どんな時でも臨戦態勢を崩さず、誰のことも信用できないエリザベスが抱える重圧たるや、凡人には計り知れません。ただ、どれほど孤独な実態をさらそうとも彼女が惨めに見えないのは、凛としたたたずまいを持つジェシカ・チャステインが演じているからこそ。もしもエリザベスほどの美貌と知性を持って生まれてしまったら、「そこそこの人生なんて何の意味も持たない」と感じてしまうかもしれないと思わせるほどの説得力を持った演技です。

きっと誰かから与えられるだけの人生には飽き足らず、自ら運命を切り拓いていくことを使命にせざるを得ないのかもしれない、と妙に納得させられます。

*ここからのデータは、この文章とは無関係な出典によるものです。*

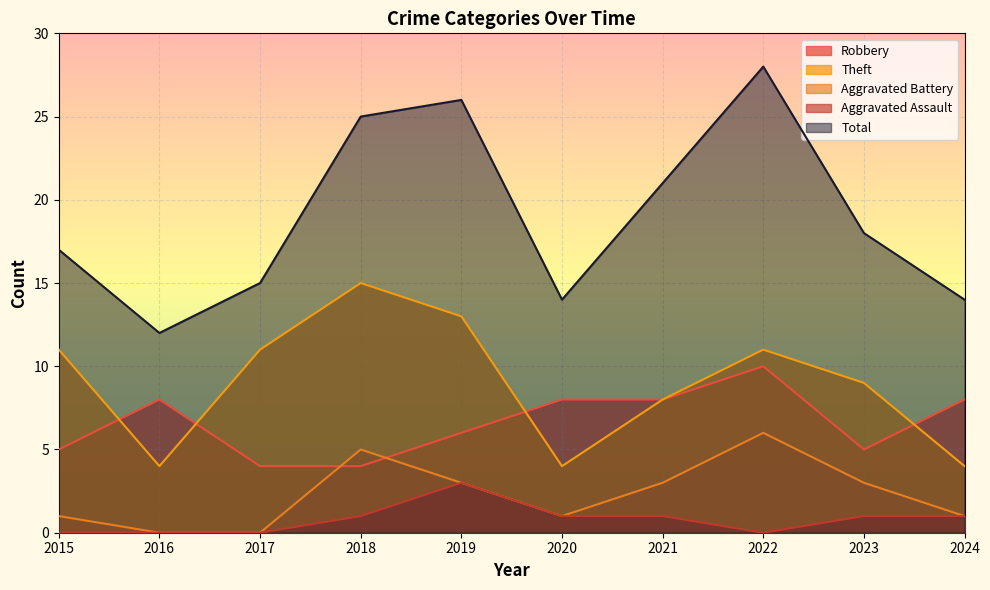

At which category does Theft reach its first local valley?

2016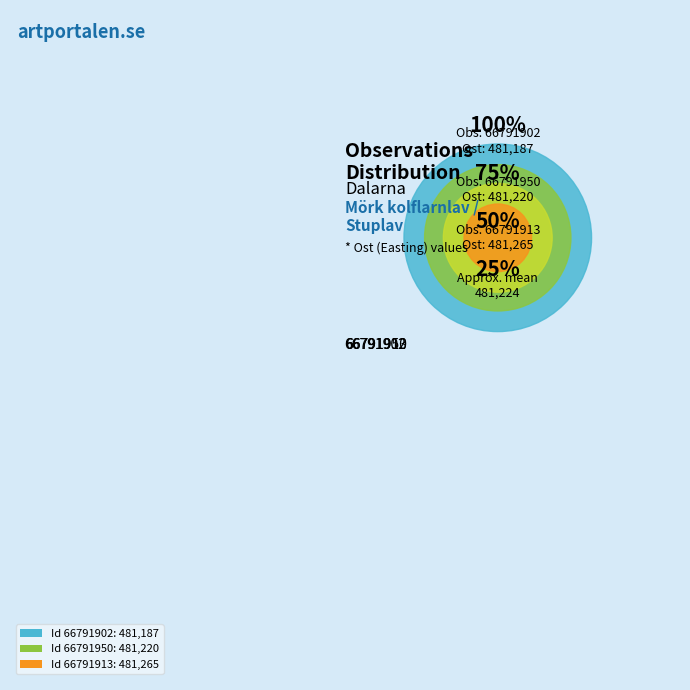

What is the ratio of the value at 66791913 to the value at 66791902?

1.0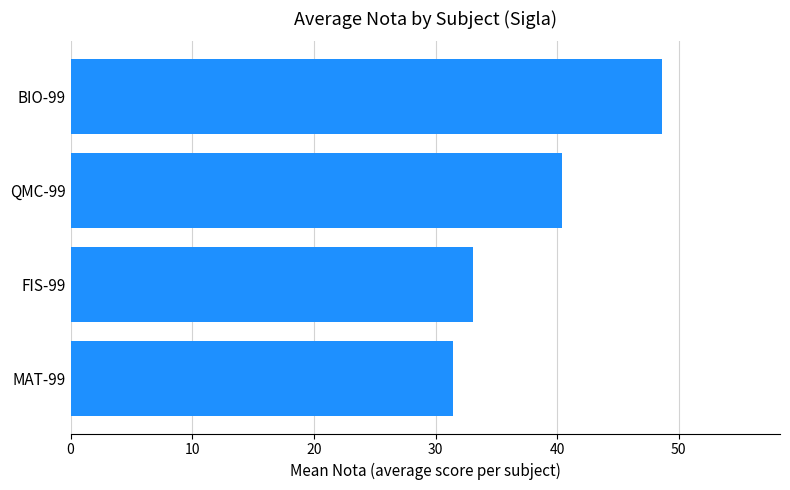

What is the average value?

38.4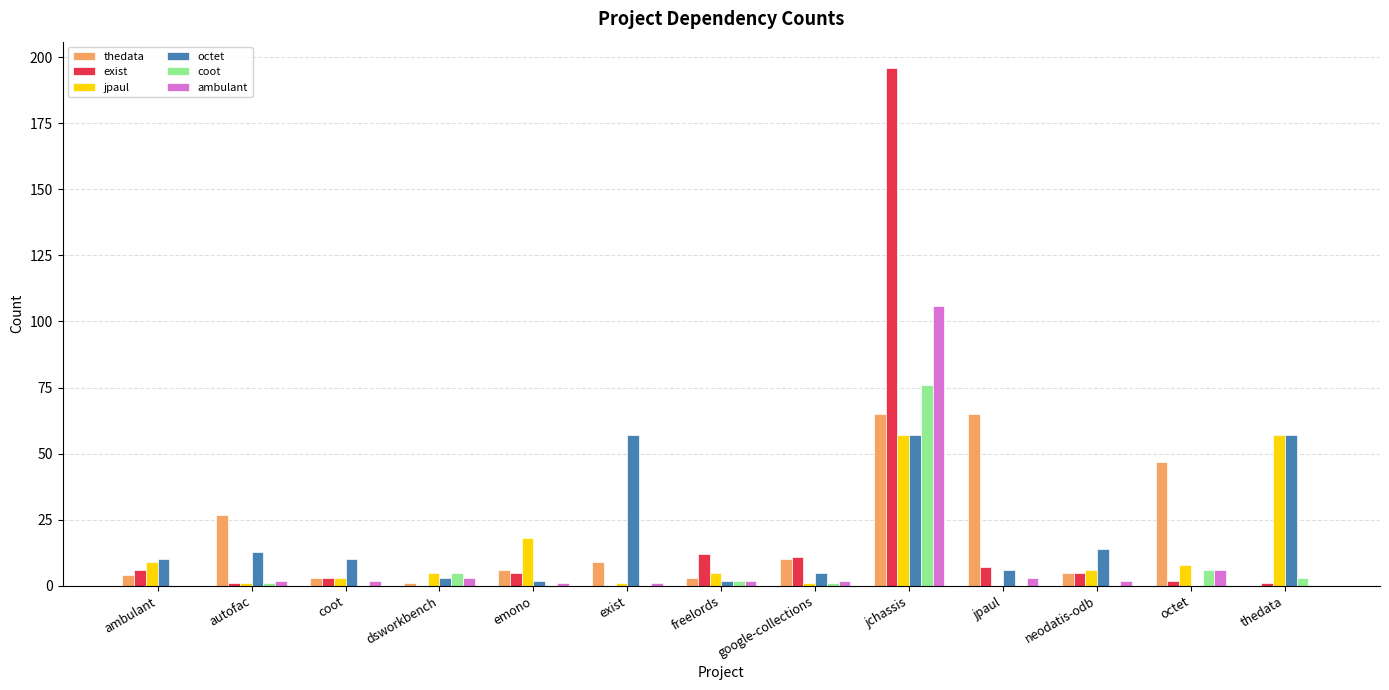

Which series has the widest spread of values?

exist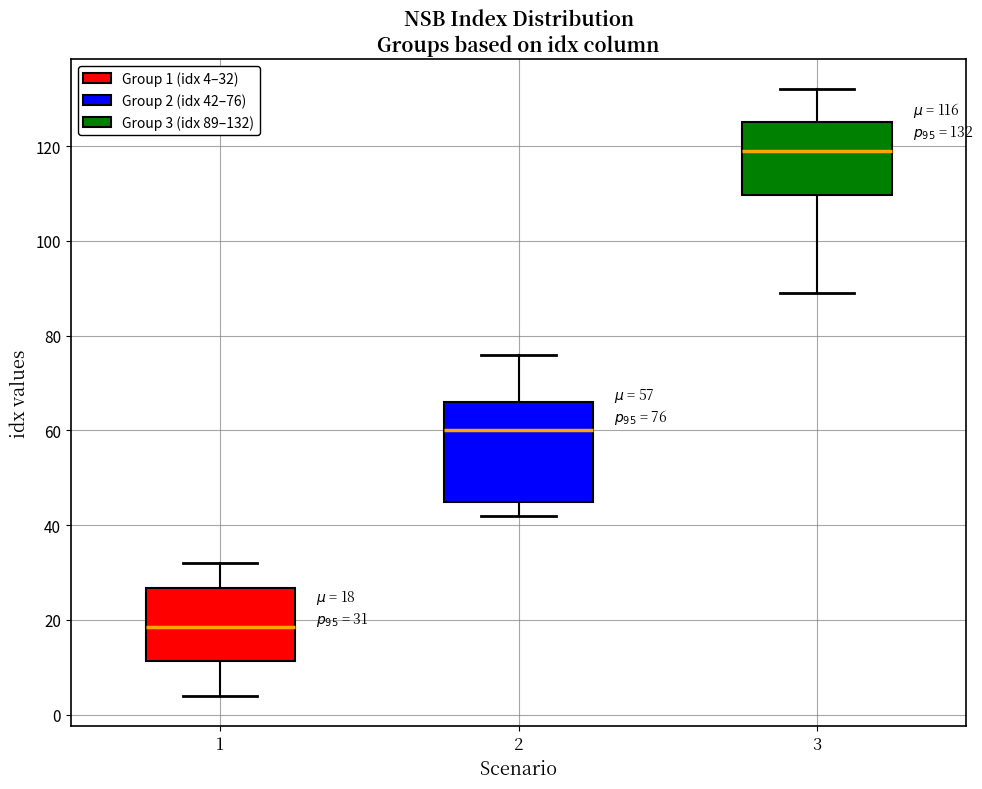

Comparing the boxes themselves (not the whiskers), which one is the tallest?

2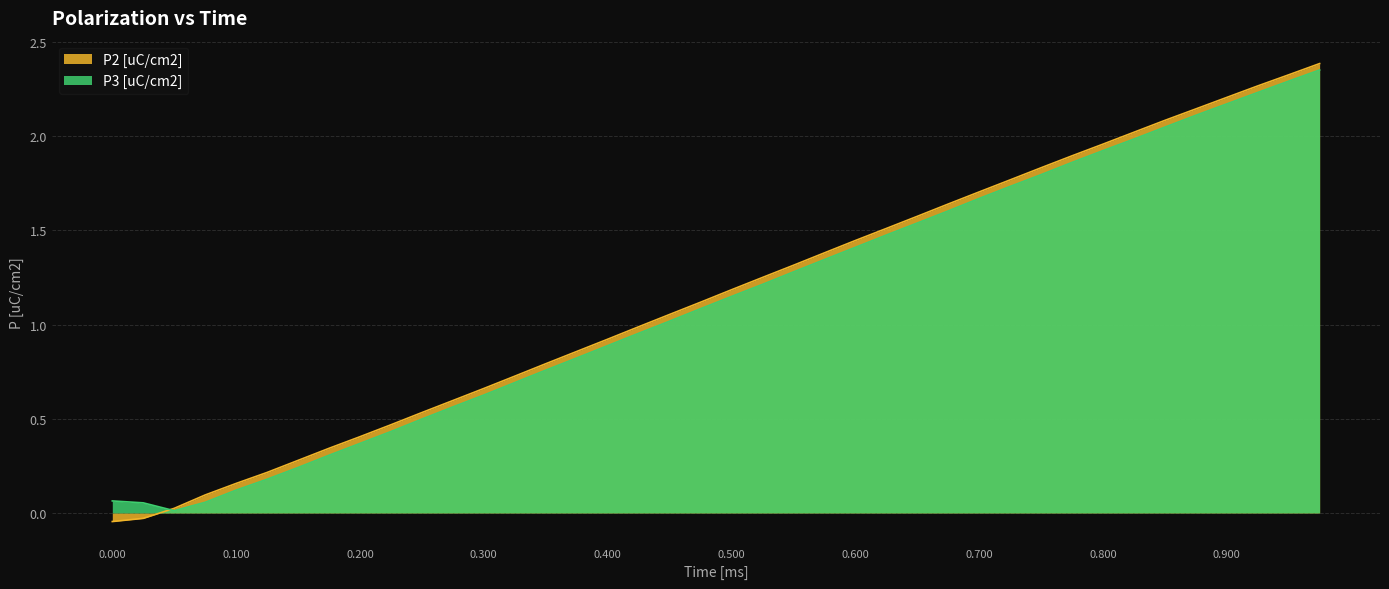

Reading right to left, transcribe all the data shown in this chart.

P2 [uC/cm2]: 2.4	2.3	2.3	2.2	2.1	2.1	2.0	2.0	1.9	1.8	1.8	1.7	1.6	1.6	1.5	1.4	1.4	1.3	1.2	1.2	1.1	1.1	1.0	0.9	0.9	0.8	0.7	0.7	0.6	0.5	0.5	0.4	0.3	0.3	0.2	0.2	0.1	0.0	-0.0	-0.0
P3 [uC/cm2]: 2.4	2.3	2.2	2.2	2.1	2.0	2.0	1.9	1.9	1.8	1.7	1.7	1.6	1.5	1.5	1.4	1.3	1.3	1.2	1.1	1.1	1.0	1.0	0.9	0.8	0.8	0.7	0.6	0.6	0.5	0.4	0.4	0.3	0.2	0.2	0.1	0.1	0.0	0.1	0.1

「勝つこと」に憑りつかれた人間にとっては、国家や世界情勢すら動かせる「ロビイスト」という仕事は、抗いがたい魔力を秘めた究極の職業といえるのかもしれません。「三度の飯より仕事が好き!」という人はもちろん、「そこまで頑張れないからマイペースで人生を謳歌したい」という人にとっても、まったく別の世界を垣間見せてくれる、刺激に満ちた1本です。